The stories in Daniel Perry’s debut collection are arranged in three sections – Coarse, Medium, and Fine – corresponding to three textures of hamburger meat. This provides an obvious link to the book’s title (which also serves as the title of the first story) and sketches a very rough breakdown of the forms the stories take. The Coarse stories are quite short – one consisting of a single sentence and most of the others running only a few pages. The Medium stories average around 10 pages each, and the final section – Fine – consists of a single story divided into three parts.

JuneReviews_Hamburger_CoverTastes in hamburger vary, but as far as this reviwer’s palatte is concerned, Perry’s shorter pieces are the most successful: narrow slices of contemporary life dealing with characters who seem to have just missed epiphanic moments, as though being late for a bus. Relationships slide apart, and often appear not to have been based on anything concrete in the first place.

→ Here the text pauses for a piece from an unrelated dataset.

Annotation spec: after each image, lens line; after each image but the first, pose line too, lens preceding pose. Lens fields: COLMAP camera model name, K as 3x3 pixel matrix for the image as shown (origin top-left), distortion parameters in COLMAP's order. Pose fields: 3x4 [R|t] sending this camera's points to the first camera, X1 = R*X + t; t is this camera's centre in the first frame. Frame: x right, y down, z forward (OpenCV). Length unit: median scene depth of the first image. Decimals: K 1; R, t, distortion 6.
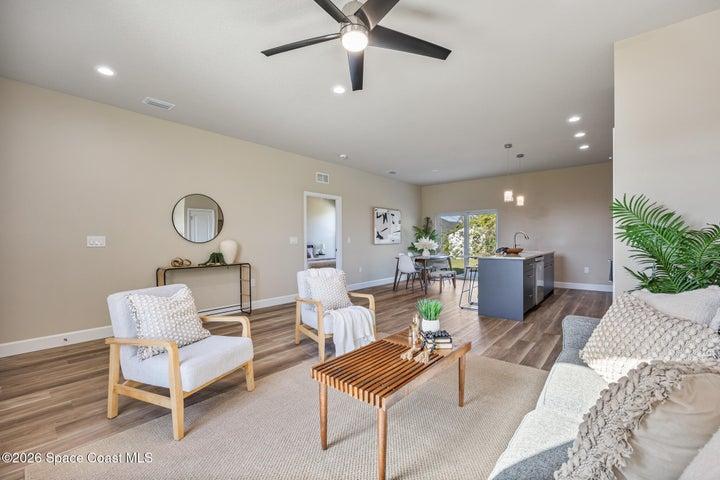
lens RADIAL K [[304.8, 0, 364.2], [0, 304.8, 242.4], [0, 0, 1]] dist [-0.010035, -0.000532]
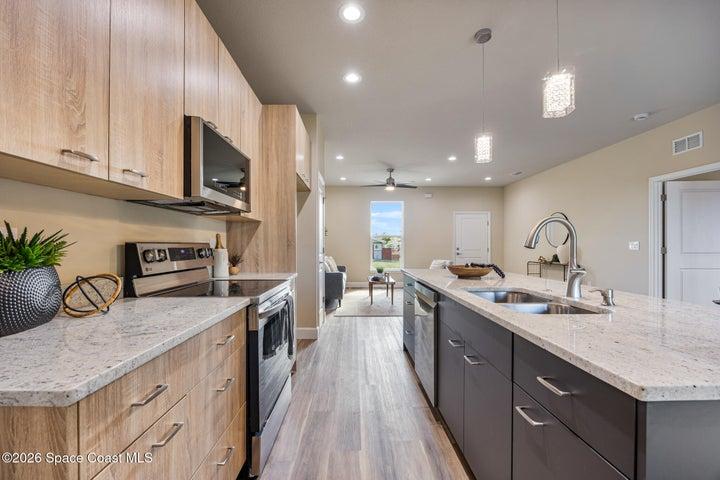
lens RADIAL K [[304.8, 0, 356.3], [0, 304.8, 245.4], [0, 0, 1]] dist [-0.010035, -0.000532]
pose [[-0.758655, 0.006904, -0.651455, 0.627758], [0.003456, 0.999972, 0.006573, -0.010894], [0.651483, 0.002735, -0.758658, 0.833331]]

The first story sets the tone, with its wannabe-writer protagonist reading Updike in a hamburger joint while connecting on some imaginary romantic level with a teenage counter girl. We are in a landscape of fast food and garbage, with the two often being equated (the story begins with an image of Dumpsters that “serve hungry truck mouths”). Junk food is a leitmotif in a number of the stories, via characters working in the fast food industry, or, on a metaphorical level, as a stand-in for our disposable culture. Junk news, for example, finds its way into a local newspaper in the story “Gleaner,” disrupting lives in the process. Though even junk news, the story suggests, can reveal truth. Even a “crappy, point-and-shoot” picture has the capacity to uncover beauty.

In the longer pieces, Perry seems less at ease. The writing continues to be brief and discontinuous, more grounded in revealing moments and impressions than in conventional narrative, though a self-regarding note in a couple of stories – “Vaporetto” and “Three Deaths of James Arthur Doole” – suggests discomfort with such conventions.